To make this case, the company more or less argues that it should be treated like an American publisher making editorial choices—and that its powerful algorithm, the one that determines the dance videos or TikTok challenges that appear in a user’s feed, is akin to a newspaper deciding on the articles to put in front of readers. “If the Washington Post used an algorithm to email its subscribers op-eds based exclusively on predicted subscriber preferences, that would be an editorial choice—a decision to target readers with content they likely want, rather than what editors think they should read,” Francisco writes in a legal brief. “The First Amendment fully protects such editorial choices.”

TikTok must really like the Post analogy, if not the paper’s place in the national discourse, because later on in the same brief, Francisco floats a hypothetical in which Congress tries to make Jeff Bezos sell the newspaper because lawmakers fear that the breadth of his transnational business entanglements might lead foreign adversaries to pressure him to steer the journalism in ways favorable to them. “That law would obviously burden his First Amendment rights,” Francisco adds.

The current solicitor general, Elizabeth Prelogar, who will be out of a job by noon on Inauguration Day, will get one last chance to make an impression about where the power lies. Her brief, like others from her tenure, presents a maximalist view of Congress and the president’s prerogative to safeguard national security.

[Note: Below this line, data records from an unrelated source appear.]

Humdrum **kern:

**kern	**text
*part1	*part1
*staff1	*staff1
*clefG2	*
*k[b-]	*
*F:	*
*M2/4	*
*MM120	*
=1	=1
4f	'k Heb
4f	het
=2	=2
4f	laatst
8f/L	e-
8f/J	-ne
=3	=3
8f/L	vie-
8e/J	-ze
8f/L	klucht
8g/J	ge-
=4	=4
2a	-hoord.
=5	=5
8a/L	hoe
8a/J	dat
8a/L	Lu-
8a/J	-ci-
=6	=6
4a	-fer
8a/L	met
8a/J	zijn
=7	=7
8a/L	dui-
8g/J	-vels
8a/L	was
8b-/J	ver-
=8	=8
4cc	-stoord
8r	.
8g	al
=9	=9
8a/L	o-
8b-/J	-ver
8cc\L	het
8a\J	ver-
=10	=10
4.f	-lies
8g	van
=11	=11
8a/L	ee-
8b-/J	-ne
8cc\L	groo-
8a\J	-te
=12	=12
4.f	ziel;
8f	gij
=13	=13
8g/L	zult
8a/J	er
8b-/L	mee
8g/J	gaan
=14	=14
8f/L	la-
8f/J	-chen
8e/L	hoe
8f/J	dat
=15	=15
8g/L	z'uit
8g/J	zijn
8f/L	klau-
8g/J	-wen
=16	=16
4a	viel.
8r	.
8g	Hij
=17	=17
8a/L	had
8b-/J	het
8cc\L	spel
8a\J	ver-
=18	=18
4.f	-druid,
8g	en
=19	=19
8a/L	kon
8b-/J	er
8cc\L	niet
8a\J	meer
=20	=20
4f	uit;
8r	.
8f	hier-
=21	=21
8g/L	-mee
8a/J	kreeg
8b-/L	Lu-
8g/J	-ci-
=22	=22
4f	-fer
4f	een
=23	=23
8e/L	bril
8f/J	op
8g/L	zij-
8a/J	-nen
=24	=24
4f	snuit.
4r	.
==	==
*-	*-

And an order to divest, in this realm, has nothing to do with the First Amendment. “Congress and the Executive Branch determined that ByteDance’s ownership and control of TikTok pose an unacceptable threat to national security,” she writes, “because that relationship could permit a foreign adversary government to collect intelligence on and manipulate the content received by TikTok’s American users, even if those harms had not yet materialized.”

The government’s two rationales for the legislation—the threat of data mining and spying by a foreign adversary and the potential manipulation of content in ways that could sway US users—are not merely academic. That TikTok isn’t allowed in China, of all places, is potent evidence that ByteDance is well aware of the app’s power to persuade people with content that only ByteDance’s closely guarded algorithm knows how to curate. That is, ByteDance demands freedom of expression here but not at home. (The company does operate a TikTok-like alternative, Douyin, in China.) As the US welcomes a new presidential administration that is already floating a new world order, it is not hard to imagine a future in which China leans on TikTok to protect its interests here and abroad.